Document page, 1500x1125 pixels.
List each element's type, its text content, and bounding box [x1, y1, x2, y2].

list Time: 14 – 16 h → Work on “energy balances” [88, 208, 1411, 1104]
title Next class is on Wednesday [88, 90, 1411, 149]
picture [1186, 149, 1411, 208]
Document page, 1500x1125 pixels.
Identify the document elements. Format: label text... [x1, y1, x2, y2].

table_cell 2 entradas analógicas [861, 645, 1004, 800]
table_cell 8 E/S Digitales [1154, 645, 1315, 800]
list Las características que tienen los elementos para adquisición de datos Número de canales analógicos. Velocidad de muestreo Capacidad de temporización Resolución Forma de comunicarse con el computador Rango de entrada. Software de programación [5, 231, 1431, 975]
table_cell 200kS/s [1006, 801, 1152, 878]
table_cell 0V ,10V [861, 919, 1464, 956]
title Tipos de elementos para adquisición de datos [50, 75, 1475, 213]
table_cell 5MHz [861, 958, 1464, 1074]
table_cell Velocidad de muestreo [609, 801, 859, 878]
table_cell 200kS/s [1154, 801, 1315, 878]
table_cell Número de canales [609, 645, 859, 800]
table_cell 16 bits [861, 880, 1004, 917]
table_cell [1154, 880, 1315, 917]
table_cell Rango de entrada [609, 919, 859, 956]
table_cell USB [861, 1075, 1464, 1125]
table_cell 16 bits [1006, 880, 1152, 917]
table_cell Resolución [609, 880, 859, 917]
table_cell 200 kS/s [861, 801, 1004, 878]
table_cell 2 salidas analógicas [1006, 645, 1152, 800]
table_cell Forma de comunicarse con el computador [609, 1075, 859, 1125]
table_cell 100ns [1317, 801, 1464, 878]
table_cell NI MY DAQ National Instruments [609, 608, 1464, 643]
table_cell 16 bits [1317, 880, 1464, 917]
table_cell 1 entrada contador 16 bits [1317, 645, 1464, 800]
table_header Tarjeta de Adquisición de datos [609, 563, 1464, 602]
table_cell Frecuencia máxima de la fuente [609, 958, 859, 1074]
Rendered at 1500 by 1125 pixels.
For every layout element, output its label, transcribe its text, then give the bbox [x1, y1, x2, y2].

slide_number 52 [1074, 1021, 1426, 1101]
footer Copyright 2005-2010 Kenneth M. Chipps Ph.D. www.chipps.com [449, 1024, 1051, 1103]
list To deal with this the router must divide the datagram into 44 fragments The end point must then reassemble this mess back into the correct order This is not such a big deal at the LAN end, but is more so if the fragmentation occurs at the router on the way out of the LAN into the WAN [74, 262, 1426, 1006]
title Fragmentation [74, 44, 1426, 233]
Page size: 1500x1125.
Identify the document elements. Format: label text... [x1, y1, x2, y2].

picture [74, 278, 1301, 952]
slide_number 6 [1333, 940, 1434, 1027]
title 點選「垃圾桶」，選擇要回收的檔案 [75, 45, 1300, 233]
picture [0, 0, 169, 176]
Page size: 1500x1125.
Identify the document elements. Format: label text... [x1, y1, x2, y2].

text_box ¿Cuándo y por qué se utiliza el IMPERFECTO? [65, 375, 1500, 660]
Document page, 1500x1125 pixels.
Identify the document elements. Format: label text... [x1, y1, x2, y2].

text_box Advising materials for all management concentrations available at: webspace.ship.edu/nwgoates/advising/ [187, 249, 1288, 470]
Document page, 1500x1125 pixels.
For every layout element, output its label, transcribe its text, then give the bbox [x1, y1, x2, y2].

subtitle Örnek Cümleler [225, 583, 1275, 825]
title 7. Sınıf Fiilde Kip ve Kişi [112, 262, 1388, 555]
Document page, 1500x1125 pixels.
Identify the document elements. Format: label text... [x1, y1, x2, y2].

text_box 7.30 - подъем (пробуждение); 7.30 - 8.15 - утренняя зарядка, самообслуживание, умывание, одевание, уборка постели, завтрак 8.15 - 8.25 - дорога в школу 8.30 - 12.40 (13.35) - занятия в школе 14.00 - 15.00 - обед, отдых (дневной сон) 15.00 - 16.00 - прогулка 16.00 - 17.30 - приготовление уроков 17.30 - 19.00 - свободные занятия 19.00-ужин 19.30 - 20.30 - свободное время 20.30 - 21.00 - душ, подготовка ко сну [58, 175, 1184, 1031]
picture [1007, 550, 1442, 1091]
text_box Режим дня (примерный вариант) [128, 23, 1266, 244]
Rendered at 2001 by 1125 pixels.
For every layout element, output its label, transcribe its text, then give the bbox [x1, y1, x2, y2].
+ + + +
### [Task statement]
Copy out each line from the listing that contains the string "Rendered".

### [Written solution]
Rendered at 1500 by 1125 pixels.
Rendered at 2001 by 1125 pixels.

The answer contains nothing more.